Sacramento Kings’ forward Marvin Bagley III’s return could be right around the corner, and his spot in the starting lineup could be dependent on Dewayne Dedmon.
Marvin Bagley III, the number two overall pick in the 2018 NBA Draft, went down with a broken right thumb after participating in just one game this year. The Sacramento Kings struggled heavily in the dawn of his absence, starting the season 0-5, but have managed to win six of their last eight, despite losing their other young star De’Aaron Fox. The current Kings’ starting frontcourt has supplied some of the most crucial production on the roster, and working Bagley back in seamlessly is easier said than done.
The initial timetable given on Bagley’s injury was reported as 4-6 weeks by James Ham of NBC California on October 24th. The optimistic timeline of four weeks is nearing on Thursday, November 21st. Bagley’s thumb did not require surgery, and he supposedly has been progressing well during the rehab process, meaning there is reasonable hope for a return to action soon.
Why Dedmon’s Play Is Key
Dewayne Dedmon was brought in as the ideal piece next to Bagley, functioning to an almost identical role he had beside John Collins in Atlanta. I previously wrote on the pairing allowing Bagley to be featured as the five on offense while continuing at the four defensively and that all remains true. Bagley, who shot 31% from three in his rookie campaign, is not respected from range and therefore does not effectively space the floor.
Sacramento can and will attempt minutes of both Bagley and Richaun Holmes when healthy, but for a team that is 10th in three-point attempts and 6th in percentage (despite the slow start), that type of spacing is unideal, to say the least.

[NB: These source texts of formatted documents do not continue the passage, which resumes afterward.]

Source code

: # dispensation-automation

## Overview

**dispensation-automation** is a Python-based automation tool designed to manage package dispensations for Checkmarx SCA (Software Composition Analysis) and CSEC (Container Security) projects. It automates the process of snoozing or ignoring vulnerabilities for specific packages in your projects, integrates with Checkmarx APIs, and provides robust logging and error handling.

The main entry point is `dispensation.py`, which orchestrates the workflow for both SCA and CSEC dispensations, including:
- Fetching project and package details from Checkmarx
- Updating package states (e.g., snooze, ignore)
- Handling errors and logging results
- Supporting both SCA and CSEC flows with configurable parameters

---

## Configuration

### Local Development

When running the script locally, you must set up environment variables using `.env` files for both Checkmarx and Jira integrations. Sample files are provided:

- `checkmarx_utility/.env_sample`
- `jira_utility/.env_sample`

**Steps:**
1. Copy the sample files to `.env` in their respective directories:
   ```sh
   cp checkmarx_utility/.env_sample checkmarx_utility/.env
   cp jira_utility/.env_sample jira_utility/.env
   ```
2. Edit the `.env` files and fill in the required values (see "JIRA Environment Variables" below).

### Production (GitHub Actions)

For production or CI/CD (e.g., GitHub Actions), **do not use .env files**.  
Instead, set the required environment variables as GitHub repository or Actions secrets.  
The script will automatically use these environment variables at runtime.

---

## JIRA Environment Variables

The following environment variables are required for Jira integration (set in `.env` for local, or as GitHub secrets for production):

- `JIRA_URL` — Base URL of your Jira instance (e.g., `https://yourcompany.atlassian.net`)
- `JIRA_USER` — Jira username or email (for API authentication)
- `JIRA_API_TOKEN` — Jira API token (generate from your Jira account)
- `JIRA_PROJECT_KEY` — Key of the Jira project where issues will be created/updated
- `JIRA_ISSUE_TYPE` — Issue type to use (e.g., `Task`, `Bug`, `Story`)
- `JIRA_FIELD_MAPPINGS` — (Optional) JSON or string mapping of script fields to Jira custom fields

The pair of Marvin and Nemanja Bjelica have some promise on the offensive end, but lacks rim protection and leaves the bench unit with two centers that cannot coexist in Holmes and Dedmon which would lead to some funky rotations.
There are numerous frontcourt pairings throughout the NBA that have shown mixing a high 20s to low 30s three-point shooter with a non-shooter will lead to the entire lineup shooting fewer threes and lower quality shots due to the lack of spacing. While the subpar shooter’s three-point percentage often benefits from having an added paint threat, it damages the team more than it assists the individual.